Tax tweaks not enough to erase concerns for P.E.I small businesses

P.E.I. small business advocates are still unimpressed with the federal government's latest changes to its proposed controversial tax reforms.

Bill Morneau announced concessions to federal tax changes on Wednesday after initial backlash

Minister of Finance Bill Morneau responds during question period in the House of Commons. Finance Canada unveiled new 'clarifications' to its proposed small business tax changes Wednesday. (Sean Kilpatrick/Canadian Press)

P.E.I. small business advocates are still unimpressed with the federal government's latest changes to its proposed controversial tax reforms.

Federal Finance Minister Bill Morneau outlined an update to the government's proposed tax changes for small businesses on Wednesday. The changes were viewed as concessions to small business owners after there was severe backlash to the initial tax change announcement in July.

Erin McGrath-Gaudet, the P.E.I. director for the Canadian Federation of Independent Business, acknowledged that some of the changes have addressed their concerns but overall, the lack of clarity, the "substantial red tape" and the speedy timeline are not good for Island businesses.

She noted the changes regarding income sprinkling would affect roughly 70 per cent of the federation's members.

"This is adding a lot of red tape to get at what they suspect would be about three per cent of small businesses being caught in this category," McGrath-Gaudet said.

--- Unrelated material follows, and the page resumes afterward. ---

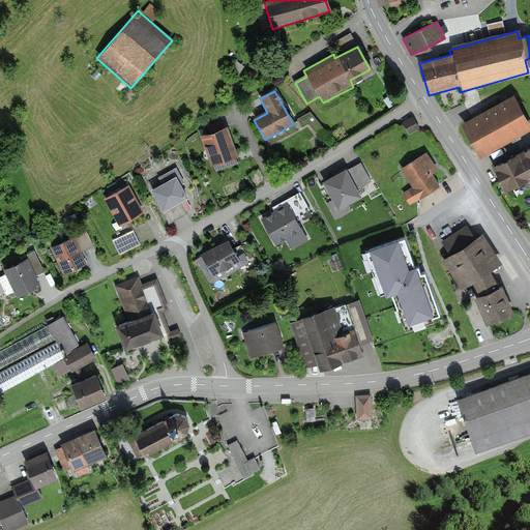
[(512,97),(461,124),(477,156),(529,129),(512,97)]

"From my perspective, the biggest concern is going to be that this is pretty subjective. Some of these exemptions are fairly clear, but even then there's still the option to go through a reasonableness test, which is subjective, it's CRA employees who judge what's a meaningful contribution to a business."

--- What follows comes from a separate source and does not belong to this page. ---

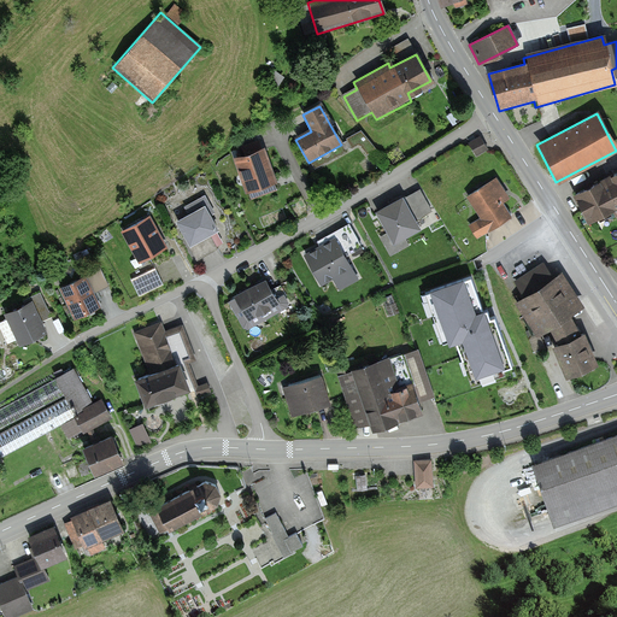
[(488,152),(481,139),(469,146),(477,159),(488,152)]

Rory Francis, president of the Greater Charlottetown Area Chamber of Commerce, said the "devil's in the details" when it comes to tax reform and who the changes affect and how, and noting that no economic impact studies have been done.

"I'm not sure anybody really understands what the implications will be for higher taxation on professional services, is that going to drive up consumer costs?" Francis said. "That should be a concern to governments, but in the absence of knowing that, we're still flying blind."

Too much, too fast?

A Senate committee recommended scrapping the plan or at least delaying it to January 2019 to allow time for businesses to prepare for the changes.

"To expect these provisions to come into place by January 1, 2018, that's just really not enough time for the affected businesses to understand the legislation and what it's going to mean and, in some cases, restructure their businesses to comply," Francis said.

He said he would be lobbying the government to delay the changes for one tax year, until 2019.

McGrath-Gaudet echoed those sentiments, saying 2.5 weeks' notice is not enough time for businesses to figure out if and how they might be impacted by the changes.

"This isn't a simple rate change, these are changing the entire structure of the tax system as it relates to income splitting, so it does take us some time to really dig in with professionals in these fields to really understand what it means and who will be impacted and how they'll be impacted."